I realize this might be a side-effect of my limited dev environment, but I’d like to understand best practices around timeouts and retry strategies when using Scylla in high-throughput systems.
Definitely not. There are two kinds of timeouts involved in statement execution: server-side timeout and client-side timeout. While the driver may have no client-side timeout set (though the default is 30 seconds), the server-side timeout is always set (5 seconds by default) and should make a request that runs for too long return a {Read,Write}Timeout error. This is thus unexpected that your application hangs indefinitely.
Both retry and timeout mechanisms are already there (backoff is not yet there, but planned for the future):
for retries, see RetryPolicy. DefaultRetryPolicy already does some retry logic; the logic, however, is only triggered on:
an error returned from the DB (which we know doesn’t happen in your case),
the connection broken (not your case, too).
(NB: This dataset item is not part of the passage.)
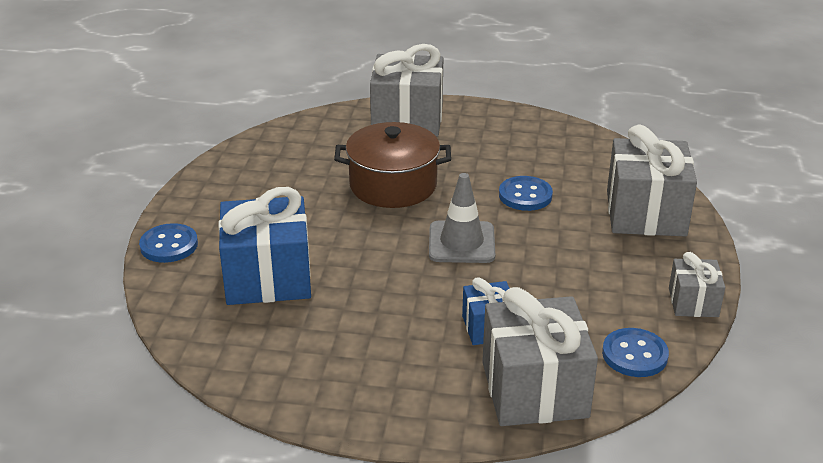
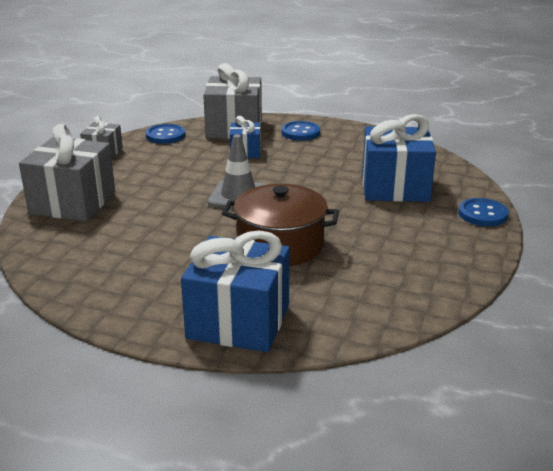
camera: 170 degrees left, 5 degrees down
(407, 119) = (238, 321): grey gift -> blue gift
(525, 195) = (162, 225): blue button -> blue button (300, 132)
for timeouts, see ExecutionProfileBuilder::request_timeout(). By configuring an execution profile, you can set many things, including timeouts, policies, etc.
in your case, you could also benefit from enabling speculative execution (SpeculativeExecutionPolicy), which is off by default. Keep in mind that you need to set the statement as idempotent in order to allow speculative execution.
The answer is simple. Every Session has a significant overhead:
it owns the connection pools,
it keeps a lot of cluster metadata up-to-date.
For this reason, it’s recommended to use a single Session. For customising various workloads, use multiple ExecutionProfiles in one Session.